<<<<

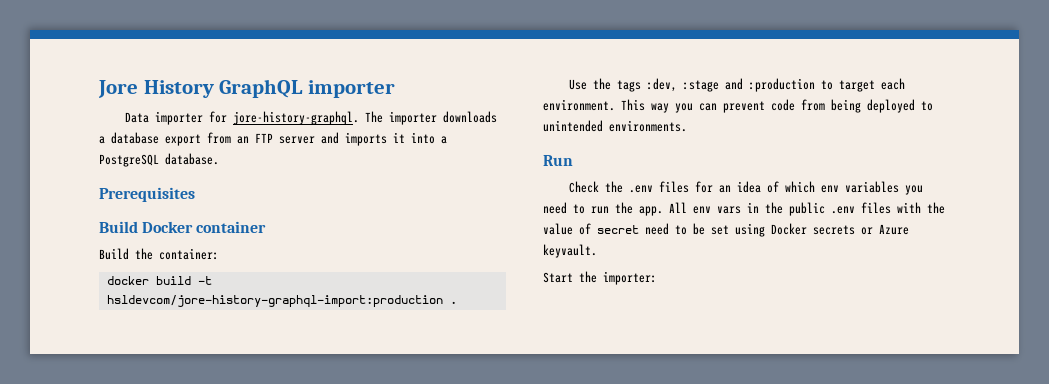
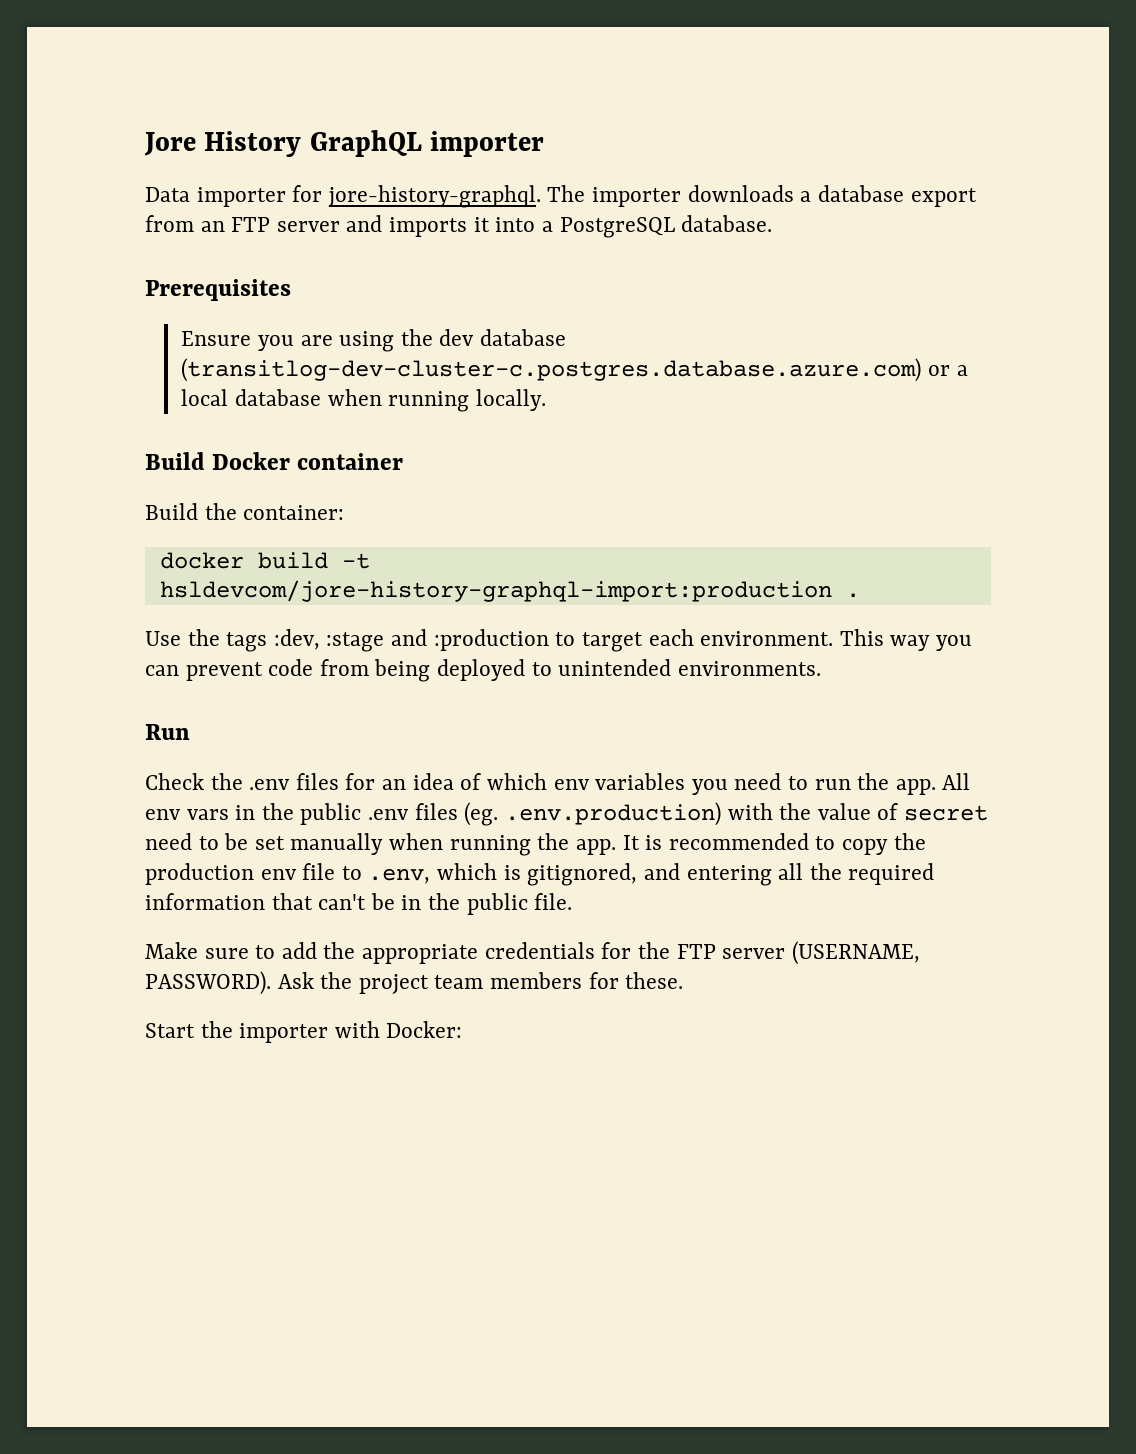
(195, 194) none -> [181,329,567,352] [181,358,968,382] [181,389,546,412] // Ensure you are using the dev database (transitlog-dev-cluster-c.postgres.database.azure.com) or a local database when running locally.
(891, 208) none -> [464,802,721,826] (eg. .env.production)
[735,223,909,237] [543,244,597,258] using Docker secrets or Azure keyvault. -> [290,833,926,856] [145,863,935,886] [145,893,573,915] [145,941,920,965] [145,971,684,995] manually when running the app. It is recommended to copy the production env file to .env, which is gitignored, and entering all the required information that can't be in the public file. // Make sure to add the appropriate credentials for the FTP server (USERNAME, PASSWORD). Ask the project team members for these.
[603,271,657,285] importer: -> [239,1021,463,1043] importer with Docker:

>>>>
<<<<

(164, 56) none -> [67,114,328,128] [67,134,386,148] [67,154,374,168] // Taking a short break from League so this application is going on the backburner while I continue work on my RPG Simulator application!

>>>>

Write down exactly the span of lines above from the one containing "(195, 194) none" to the one containing "(891, 208) none", both ends included.

(195, 194) none -> [181,329,567,352] [181,358,968,382] [181,389,546,412] // Ensure you are using the dev database (transitlog-dev-cluster-c.postgres.database.azure.com) or a local database when running locally.
(891, 208) none -> [464,802,721,826] (eg. .env.production)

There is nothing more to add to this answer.